SUPPLIED RECORDS -
═══
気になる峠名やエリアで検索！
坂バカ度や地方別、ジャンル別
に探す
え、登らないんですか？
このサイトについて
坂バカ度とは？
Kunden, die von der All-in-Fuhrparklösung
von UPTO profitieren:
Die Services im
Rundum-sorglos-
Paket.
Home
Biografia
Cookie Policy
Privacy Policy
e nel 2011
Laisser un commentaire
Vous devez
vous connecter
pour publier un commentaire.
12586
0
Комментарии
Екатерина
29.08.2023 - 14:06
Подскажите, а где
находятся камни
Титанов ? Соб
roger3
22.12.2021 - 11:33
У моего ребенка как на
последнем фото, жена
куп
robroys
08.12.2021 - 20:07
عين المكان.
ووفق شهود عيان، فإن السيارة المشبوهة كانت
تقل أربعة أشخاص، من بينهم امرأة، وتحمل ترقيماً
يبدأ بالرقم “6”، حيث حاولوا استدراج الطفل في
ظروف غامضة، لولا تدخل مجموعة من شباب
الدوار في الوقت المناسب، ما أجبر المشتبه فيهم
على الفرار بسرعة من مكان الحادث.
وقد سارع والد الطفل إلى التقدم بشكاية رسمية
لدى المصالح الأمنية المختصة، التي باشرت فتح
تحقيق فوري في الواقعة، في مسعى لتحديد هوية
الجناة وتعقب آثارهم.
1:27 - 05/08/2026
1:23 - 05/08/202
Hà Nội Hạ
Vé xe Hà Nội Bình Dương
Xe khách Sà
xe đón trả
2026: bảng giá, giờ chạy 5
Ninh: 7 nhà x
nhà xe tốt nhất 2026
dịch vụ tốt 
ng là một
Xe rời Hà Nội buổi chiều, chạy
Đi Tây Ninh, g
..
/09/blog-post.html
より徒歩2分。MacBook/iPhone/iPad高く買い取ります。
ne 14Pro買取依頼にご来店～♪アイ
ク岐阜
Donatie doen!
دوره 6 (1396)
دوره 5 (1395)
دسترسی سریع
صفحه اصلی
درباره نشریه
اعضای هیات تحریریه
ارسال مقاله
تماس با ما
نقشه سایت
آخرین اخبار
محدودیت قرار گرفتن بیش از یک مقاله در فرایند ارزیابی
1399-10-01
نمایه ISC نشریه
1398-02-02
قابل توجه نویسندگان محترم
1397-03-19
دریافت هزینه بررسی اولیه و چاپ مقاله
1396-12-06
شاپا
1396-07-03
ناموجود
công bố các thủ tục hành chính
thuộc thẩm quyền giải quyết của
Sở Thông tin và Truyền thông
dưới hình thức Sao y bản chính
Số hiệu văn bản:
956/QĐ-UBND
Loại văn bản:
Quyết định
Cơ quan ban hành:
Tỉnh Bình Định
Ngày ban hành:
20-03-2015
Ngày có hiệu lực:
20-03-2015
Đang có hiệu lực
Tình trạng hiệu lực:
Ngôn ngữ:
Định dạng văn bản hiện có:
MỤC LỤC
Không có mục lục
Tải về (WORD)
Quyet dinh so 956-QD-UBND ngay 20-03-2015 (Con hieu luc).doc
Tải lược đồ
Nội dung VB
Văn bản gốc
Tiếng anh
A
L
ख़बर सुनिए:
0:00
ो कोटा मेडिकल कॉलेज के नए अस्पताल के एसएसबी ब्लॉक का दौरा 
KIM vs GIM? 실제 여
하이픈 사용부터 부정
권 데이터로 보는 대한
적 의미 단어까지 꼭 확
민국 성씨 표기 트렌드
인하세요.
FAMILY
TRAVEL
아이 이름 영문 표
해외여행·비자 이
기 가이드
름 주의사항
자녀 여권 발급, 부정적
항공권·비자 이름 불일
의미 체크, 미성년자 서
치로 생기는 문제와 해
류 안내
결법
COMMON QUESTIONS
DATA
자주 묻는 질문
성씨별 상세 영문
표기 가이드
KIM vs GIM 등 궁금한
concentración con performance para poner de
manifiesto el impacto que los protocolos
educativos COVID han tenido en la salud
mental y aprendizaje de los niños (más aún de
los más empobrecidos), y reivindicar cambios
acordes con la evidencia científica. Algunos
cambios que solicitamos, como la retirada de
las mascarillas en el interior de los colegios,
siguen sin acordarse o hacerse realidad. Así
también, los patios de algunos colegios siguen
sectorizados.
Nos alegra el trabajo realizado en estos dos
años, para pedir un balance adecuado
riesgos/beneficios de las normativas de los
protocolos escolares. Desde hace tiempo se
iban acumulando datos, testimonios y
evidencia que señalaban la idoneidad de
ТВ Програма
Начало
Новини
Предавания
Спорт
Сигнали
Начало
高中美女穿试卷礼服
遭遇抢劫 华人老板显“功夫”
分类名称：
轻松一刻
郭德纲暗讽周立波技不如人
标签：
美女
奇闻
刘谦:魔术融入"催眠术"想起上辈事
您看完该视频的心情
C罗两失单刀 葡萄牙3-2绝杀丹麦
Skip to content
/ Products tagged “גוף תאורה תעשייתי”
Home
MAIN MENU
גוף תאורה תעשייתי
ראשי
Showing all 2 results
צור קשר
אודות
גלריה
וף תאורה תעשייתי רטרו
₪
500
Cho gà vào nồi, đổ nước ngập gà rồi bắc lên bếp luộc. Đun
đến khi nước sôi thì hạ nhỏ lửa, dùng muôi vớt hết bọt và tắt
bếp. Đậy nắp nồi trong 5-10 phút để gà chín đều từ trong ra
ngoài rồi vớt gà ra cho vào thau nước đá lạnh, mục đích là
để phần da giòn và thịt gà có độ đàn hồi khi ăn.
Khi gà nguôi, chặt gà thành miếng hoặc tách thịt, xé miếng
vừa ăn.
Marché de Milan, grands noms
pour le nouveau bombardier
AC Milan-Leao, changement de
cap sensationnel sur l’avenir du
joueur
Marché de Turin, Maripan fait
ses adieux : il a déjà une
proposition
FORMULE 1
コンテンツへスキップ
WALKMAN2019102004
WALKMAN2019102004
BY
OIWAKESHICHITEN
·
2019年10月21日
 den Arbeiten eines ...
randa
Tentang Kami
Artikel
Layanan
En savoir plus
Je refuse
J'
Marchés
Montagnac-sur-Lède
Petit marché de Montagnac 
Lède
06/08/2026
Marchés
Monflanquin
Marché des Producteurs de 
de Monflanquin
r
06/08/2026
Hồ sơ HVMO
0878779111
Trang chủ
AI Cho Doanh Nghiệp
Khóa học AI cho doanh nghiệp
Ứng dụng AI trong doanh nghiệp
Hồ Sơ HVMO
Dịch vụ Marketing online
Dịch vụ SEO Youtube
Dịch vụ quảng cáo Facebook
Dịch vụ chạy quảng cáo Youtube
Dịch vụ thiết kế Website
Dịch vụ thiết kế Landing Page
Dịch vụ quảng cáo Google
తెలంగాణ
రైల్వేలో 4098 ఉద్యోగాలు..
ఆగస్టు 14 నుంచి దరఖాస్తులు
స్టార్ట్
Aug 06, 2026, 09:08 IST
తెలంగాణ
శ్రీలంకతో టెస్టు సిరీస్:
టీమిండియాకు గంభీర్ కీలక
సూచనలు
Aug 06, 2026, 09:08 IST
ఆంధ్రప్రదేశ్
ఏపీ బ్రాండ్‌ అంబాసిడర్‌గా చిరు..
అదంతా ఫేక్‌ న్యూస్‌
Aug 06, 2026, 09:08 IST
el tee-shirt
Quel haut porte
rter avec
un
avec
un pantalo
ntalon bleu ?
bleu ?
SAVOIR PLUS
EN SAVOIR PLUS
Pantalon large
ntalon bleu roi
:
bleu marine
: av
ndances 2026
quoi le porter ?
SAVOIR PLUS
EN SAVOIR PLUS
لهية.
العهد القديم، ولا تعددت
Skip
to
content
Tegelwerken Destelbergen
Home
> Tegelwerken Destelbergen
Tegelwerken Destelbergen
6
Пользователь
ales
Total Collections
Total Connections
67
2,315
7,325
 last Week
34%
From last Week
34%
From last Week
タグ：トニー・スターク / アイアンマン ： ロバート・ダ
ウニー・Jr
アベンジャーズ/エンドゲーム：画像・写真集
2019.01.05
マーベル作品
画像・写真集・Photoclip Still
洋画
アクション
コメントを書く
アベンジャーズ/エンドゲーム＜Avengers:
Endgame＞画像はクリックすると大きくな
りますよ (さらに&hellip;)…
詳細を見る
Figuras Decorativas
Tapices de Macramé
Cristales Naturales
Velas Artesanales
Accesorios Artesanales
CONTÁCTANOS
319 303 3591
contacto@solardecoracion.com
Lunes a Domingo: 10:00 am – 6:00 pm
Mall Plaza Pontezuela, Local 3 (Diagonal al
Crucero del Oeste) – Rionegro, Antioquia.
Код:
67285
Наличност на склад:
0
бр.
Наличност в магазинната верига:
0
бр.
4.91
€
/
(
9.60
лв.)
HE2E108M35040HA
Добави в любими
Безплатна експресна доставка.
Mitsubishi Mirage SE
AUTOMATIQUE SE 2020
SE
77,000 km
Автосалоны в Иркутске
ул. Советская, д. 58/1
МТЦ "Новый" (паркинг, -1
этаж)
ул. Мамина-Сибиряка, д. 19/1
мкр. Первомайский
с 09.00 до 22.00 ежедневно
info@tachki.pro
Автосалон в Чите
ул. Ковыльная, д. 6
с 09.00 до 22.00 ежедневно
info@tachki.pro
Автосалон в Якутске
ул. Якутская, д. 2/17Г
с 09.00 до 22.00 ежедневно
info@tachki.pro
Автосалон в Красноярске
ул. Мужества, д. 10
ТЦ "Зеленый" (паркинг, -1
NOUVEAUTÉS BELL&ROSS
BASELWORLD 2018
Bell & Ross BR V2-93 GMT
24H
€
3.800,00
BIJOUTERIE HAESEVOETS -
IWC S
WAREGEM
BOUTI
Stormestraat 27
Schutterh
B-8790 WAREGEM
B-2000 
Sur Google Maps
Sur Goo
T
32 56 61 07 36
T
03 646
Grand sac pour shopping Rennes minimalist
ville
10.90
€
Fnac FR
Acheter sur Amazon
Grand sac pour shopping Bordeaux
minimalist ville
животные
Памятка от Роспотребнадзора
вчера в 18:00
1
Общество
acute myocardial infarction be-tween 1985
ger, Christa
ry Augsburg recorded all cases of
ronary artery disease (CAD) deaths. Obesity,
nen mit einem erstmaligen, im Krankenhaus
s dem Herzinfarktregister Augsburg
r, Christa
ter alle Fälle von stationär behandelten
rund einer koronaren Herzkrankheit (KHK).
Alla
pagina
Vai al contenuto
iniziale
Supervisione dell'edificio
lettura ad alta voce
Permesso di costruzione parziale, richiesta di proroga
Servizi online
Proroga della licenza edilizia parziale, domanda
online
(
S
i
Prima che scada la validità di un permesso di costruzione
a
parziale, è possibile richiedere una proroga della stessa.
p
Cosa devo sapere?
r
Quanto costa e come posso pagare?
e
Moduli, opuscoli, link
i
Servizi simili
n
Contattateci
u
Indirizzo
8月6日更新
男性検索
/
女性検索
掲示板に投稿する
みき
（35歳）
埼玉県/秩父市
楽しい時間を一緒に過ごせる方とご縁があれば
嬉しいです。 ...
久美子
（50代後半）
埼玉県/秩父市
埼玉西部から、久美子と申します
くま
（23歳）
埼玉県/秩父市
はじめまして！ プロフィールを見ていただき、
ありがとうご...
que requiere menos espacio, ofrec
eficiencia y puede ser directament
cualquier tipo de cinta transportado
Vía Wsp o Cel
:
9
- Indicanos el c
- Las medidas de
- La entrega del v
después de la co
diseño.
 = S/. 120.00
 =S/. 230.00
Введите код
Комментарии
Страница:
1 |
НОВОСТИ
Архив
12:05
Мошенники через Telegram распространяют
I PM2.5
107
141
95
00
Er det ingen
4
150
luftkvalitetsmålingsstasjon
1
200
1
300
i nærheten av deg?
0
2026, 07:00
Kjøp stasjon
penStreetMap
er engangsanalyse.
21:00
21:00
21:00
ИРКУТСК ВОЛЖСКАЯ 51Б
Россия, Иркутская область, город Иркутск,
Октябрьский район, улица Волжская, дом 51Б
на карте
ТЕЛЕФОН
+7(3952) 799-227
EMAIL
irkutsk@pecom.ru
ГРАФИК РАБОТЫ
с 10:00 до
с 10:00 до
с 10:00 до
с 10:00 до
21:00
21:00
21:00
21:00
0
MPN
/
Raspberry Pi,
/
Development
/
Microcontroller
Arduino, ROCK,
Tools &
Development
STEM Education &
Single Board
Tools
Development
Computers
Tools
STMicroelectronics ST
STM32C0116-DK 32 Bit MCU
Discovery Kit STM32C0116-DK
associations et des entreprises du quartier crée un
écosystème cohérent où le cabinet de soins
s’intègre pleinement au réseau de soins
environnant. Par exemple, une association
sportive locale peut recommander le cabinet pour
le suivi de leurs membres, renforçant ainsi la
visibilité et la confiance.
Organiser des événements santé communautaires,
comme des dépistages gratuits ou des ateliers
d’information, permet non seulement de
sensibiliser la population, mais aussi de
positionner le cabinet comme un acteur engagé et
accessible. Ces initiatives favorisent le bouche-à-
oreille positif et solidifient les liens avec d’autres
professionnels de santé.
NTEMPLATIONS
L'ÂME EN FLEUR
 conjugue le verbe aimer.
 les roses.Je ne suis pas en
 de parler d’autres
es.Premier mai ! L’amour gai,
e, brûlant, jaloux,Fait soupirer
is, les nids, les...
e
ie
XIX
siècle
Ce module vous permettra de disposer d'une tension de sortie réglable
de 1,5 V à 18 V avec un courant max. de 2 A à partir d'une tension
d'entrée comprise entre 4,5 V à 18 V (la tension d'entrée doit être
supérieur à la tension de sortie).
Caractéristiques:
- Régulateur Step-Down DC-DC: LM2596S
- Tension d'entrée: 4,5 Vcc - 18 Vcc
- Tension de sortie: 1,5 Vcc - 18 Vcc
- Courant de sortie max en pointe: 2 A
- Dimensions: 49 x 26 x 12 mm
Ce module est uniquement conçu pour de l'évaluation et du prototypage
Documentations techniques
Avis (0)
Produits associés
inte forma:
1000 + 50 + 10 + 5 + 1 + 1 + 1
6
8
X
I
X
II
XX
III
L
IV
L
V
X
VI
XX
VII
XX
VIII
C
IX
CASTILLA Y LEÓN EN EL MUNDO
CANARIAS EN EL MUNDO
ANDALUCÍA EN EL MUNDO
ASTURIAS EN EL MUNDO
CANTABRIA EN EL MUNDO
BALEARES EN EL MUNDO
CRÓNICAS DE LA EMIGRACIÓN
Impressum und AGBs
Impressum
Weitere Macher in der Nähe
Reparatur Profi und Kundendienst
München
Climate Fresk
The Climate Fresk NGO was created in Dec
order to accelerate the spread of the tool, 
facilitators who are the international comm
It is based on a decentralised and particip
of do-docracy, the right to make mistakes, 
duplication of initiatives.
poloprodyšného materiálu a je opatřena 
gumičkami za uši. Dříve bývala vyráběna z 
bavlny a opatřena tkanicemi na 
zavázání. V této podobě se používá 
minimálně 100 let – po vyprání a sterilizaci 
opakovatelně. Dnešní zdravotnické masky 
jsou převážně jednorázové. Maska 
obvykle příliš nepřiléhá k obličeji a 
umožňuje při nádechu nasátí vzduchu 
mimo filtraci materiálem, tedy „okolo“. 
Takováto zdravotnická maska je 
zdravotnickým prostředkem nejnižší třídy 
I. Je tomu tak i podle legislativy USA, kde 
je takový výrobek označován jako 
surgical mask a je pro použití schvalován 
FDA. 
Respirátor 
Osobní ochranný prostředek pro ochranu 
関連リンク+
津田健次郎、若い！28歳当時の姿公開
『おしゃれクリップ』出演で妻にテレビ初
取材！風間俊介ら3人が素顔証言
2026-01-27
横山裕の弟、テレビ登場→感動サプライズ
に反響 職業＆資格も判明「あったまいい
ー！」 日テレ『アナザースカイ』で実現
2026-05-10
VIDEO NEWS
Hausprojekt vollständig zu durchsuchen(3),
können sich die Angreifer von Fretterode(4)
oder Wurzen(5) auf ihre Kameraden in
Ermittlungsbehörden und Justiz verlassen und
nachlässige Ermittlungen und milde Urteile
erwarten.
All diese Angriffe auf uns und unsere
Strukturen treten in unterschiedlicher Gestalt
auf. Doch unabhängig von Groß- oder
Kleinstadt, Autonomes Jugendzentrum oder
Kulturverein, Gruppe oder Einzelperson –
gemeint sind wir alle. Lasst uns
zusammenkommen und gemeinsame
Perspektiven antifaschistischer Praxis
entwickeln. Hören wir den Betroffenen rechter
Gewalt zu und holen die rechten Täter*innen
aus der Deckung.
═══
PROBLEM STATEMENT -
Filter the records above for "shopping" and copy every matching line.

SOLUTION -
Grand sac pour shopping Rennes minimalist
Grand sac pour shopping Bordeaux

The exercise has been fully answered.